REQUIRED WORK.
Pick out every line in the records below that contains the word "True", and copy each one. Case counts.

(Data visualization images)
•••

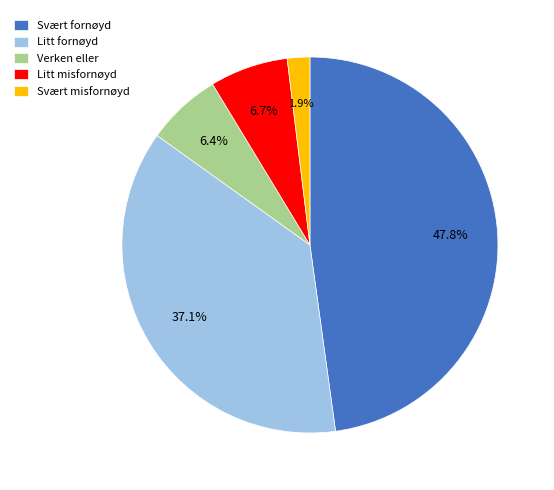

Which slice is the largest?

Svært fornøyd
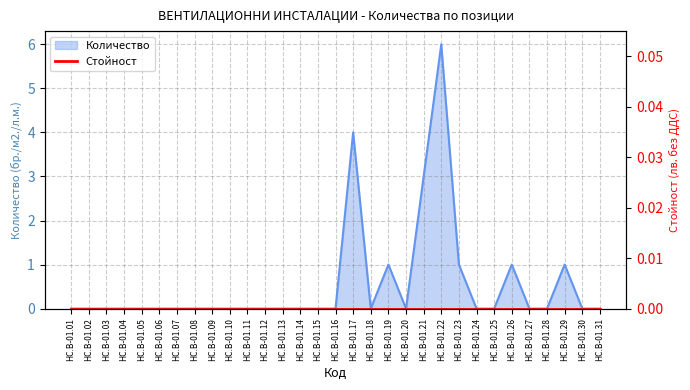

How many data points does each series have?

31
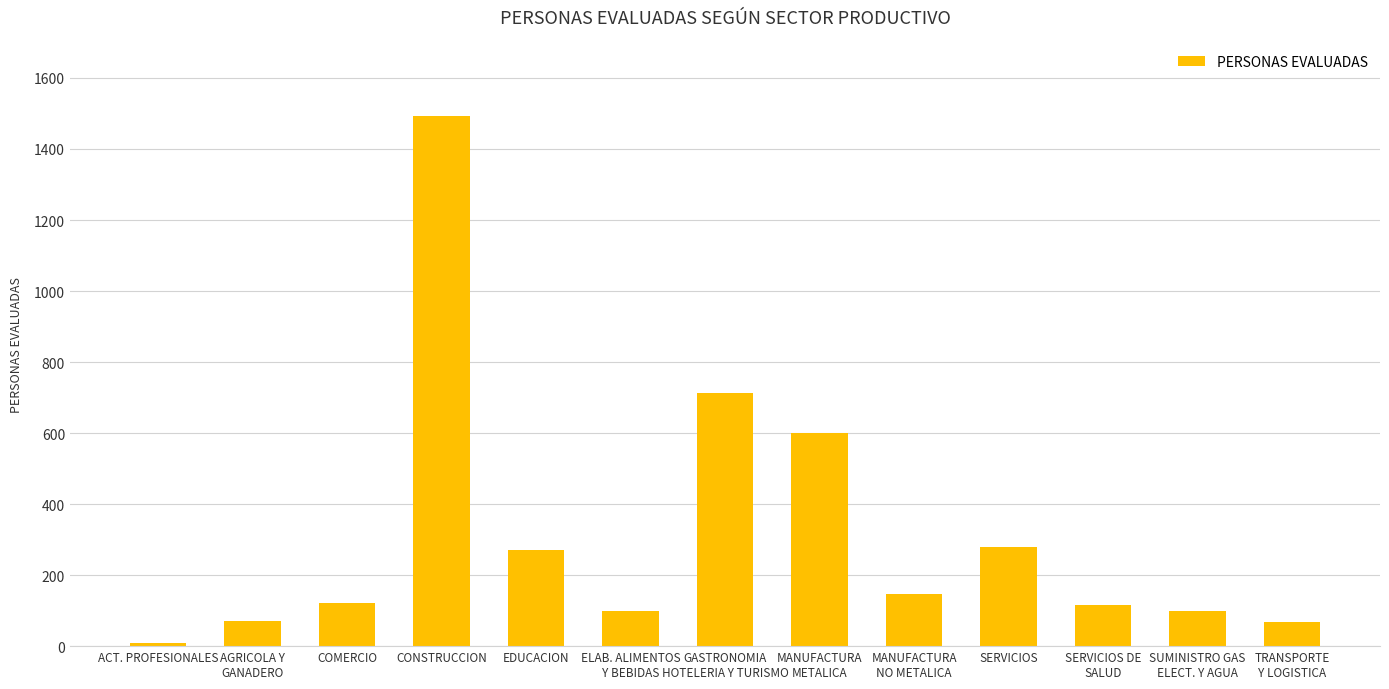

The chart shows a value of 121 at COMERCIO. True or false?

True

•••

RESPONSE TO THE TASK.
The chart shows a value of 121 at COMERCIO. True or false?
True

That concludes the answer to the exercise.